Myriam Muniz, por Scapin: Você vai vendo menos, menos… O teatro ajuda a ver de novo

Nelson de Sá

O monólogo “Eu Não Dava Praquilo” de Cassio Scapin, dirigido por Elias Andreato, com textos selecionados de Myriam Muniz, passa rápido demais. As breves lições, boa parte delas através de histórias que o ator vai recontando, como se fosse ele próprio a atriz e professora, fazem querer mais.

Um exemplo, logo de cara: “Eu fazia teatro no quintal, convidava todos os amigos. Pagavam com um palito de fósforo, era simbólico… E eu pegava as colchas das camas, fazia assim com o arame, fazia o palco…” Em poucas palavras, duas lições sobre o profissionalismo e a produção no teatro.

Outra: “O bom de fazer teatro quando a gente é criança é que tem a fantasia solta. E todo mundo acha normal. Ninguém fala que é mentira. Depois que é adulto, é mais difícil. Você vai se acostumando a ver só o que é, mas você na realidade vê menos do que é, vai vendo menos, menos, menos… até que não vê mais nada. Então o teatro te ajuda a ver de novo. Quanta gente que não volta a sentir o gosto do pão com manteiga depois que vê o pão com manteiga no teatro! Quanta gente que não percebe o filho depois que vê o filho no teatro!”.

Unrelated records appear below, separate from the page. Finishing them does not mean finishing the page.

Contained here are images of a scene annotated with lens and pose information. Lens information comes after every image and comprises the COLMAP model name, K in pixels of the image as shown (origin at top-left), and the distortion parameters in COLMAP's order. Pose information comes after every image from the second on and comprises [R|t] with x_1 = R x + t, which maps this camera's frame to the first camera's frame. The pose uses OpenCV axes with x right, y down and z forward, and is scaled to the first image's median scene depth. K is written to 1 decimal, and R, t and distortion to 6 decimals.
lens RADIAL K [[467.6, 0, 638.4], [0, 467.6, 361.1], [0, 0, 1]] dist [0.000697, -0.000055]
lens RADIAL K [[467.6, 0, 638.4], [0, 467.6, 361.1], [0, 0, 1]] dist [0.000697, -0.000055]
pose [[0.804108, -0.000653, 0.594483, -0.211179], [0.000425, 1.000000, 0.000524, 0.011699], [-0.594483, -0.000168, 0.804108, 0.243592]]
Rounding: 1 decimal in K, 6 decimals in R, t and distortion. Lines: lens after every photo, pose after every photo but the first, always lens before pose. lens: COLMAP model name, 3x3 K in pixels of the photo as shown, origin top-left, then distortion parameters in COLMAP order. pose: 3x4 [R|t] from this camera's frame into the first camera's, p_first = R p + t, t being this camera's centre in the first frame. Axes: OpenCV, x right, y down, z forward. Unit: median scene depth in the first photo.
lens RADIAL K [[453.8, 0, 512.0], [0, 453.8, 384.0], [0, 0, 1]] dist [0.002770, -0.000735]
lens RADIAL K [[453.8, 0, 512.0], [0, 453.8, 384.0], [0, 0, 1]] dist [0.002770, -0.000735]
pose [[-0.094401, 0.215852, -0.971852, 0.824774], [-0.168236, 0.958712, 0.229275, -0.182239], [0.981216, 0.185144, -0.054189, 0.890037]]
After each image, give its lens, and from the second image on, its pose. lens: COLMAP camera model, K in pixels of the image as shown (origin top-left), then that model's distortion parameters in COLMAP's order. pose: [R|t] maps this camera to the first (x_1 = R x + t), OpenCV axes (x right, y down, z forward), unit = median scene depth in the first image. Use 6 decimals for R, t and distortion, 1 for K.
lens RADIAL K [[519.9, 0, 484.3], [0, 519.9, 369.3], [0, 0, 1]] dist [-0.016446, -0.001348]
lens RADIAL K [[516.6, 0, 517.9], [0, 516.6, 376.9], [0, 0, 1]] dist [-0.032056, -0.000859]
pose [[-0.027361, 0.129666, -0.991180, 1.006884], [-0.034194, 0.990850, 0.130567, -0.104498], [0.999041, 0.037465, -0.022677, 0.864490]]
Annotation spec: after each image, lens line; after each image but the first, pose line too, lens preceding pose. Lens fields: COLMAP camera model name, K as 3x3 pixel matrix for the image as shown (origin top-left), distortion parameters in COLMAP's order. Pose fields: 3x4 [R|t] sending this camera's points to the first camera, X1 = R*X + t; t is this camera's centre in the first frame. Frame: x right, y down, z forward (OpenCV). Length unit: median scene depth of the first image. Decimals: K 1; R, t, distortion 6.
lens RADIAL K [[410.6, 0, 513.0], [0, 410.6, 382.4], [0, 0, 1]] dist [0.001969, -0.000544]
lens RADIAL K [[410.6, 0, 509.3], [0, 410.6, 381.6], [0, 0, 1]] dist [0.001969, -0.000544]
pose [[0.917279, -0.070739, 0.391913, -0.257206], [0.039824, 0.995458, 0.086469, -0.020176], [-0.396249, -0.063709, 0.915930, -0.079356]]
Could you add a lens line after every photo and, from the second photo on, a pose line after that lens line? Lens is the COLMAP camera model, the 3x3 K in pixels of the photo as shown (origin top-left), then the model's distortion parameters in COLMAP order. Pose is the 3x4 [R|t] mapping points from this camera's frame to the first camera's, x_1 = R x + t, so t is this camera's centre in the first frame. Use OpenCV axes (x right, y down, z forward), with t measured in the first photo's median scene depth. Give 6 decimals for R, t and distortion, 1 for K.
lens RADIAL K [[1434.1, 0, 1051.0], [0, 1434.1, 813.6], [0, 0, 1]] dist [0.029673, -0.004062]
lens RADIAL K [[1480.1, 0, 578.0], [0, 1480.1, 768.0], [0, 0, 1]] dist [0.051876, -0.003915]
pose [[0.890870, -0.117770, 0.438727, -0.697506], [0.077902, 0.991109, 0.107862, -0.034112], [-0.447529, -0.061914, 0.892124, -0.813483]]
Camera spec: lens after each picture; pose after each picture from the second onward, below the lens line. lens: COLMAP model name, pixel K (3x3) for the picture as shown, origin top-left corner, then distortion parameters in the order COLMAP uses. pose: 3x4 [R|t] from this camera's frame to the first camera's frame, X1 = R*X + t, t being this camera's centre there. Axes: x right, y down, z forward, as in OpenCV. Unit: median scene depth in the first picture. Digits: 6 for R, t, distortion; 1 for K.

Maria Thereza Vargas, que organizou “Giramundo: o Percurso de Uma Atriz”, incluindo longo depoimento da atriz, base maior para o espetáculo, diz que Scapin escolheu bem os textos. E lembra que, no fundo, os ensinamentos teatrais de Myriam Muniz se resumiam a “trabalho… trabalho… trabalho”.

Outra passagem, talvez a mais significativa: “Foi no Arena que aprendi mesmo a fazer teatro, porque cuidava do guarda-roupa, pintava o teatro, lavava, dava festas, promovia as peças, trabalhava de atriz, produção, tudo, era uma energia fantástica… com 30 anos. Mas hoje tem tanta gente aí que eu vejo, com 30 anos, que já está cansada. Ou com vaidade. ‘Ah, isso eu não faço.’ ‘Ah, eu não carrego cadeira.’ Em tudo o que faz a gente aprende alguma coisa. Tuuuudo. Só não aprende quem não faz. Quem não faz não sabe naaada”.

Tanto quanto as lições, a própria construção da personagem por Scapin leva o espectador a querer mais. Ele se esmera, se dedica aos detalhes físicos e de voz daquilo que ficou, quase como lenda, de Myriam Muniz no teatro paulistano.

Só a vi uma vez no palco, em “Porca Miséria”, peça em que fazia uma caricatura de uma mãe italiana, mas também dela mesma. Era o melhor do texto de Marcos Caruso. Como quase tudo o que ela fez na carreira, tinha forte carga de crítica social e política.

Havia nela, como em Scapin, um fascínio, algo que faz com que não se desvie o olhar, que se queira acompanhar mais, conhecer.

O mais importante é que o ator não tenta, propriamente, representar a atriz. Seus gestos remetem a ela, suas alterações de fisionomia, o olhar. A altivez com que se apresenta remete, mais do que tudo, à presença de Myriam Muniz.